L’Assemblée, riche en orateurs, avait droit d’être difficile. Habituée à la figure léonine de Mirabeau, à la suffisance audacieuse de Barnave, au chaleureux Cazalès, au lutteur insolent Maury, elle trouvait pénible à voir l’indigente figure de Robespierre, sa raideur, sa timidité. Sa constante tension de muscles et de voix, l’effort monotone de son débit, son air un peu myope, donnaient une impression laborieuse, fatigante ; on s’en tirait en s’en moquant. Pour comble, on ne lui laissait pas la consolation de se voir au moins imprimé. Les journalistes, par négligence ou peut-être sur la recommandation des amis de Robespierre, mutilaient cruellement ses discours les plus travaillés. Ils s’obstinaient à ne pas savoir son nom, l’appelant toujours : Un membre, ou M. N…, ou trois étoiles.

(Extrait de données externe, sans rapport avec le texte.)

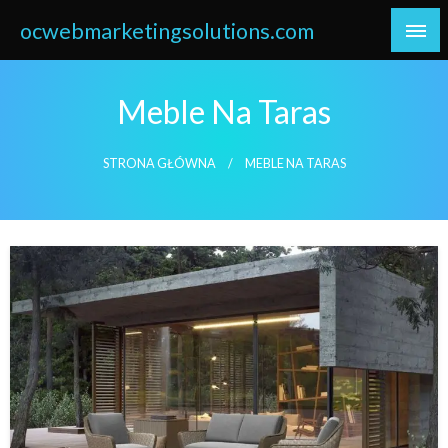
Skip
ocwebmarketingsolutions.com
to
content
Meble Na Taras
STRONA GŁÓWNA
MEBLE NA TARAS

Persécuté ainsi, il n’en saisissait que plus avidement toute occasion d’élever la voix, et cette résolution invariable de parler toujours le rendait parfois vraiment ridicule. Par exemple, quand l’Américain Paul Jones vint féliciter l’Assemblée, le président ayant répondu et tout le monde jugeant la réponse suffisante, Robespierre s’obstina à répondre aussi.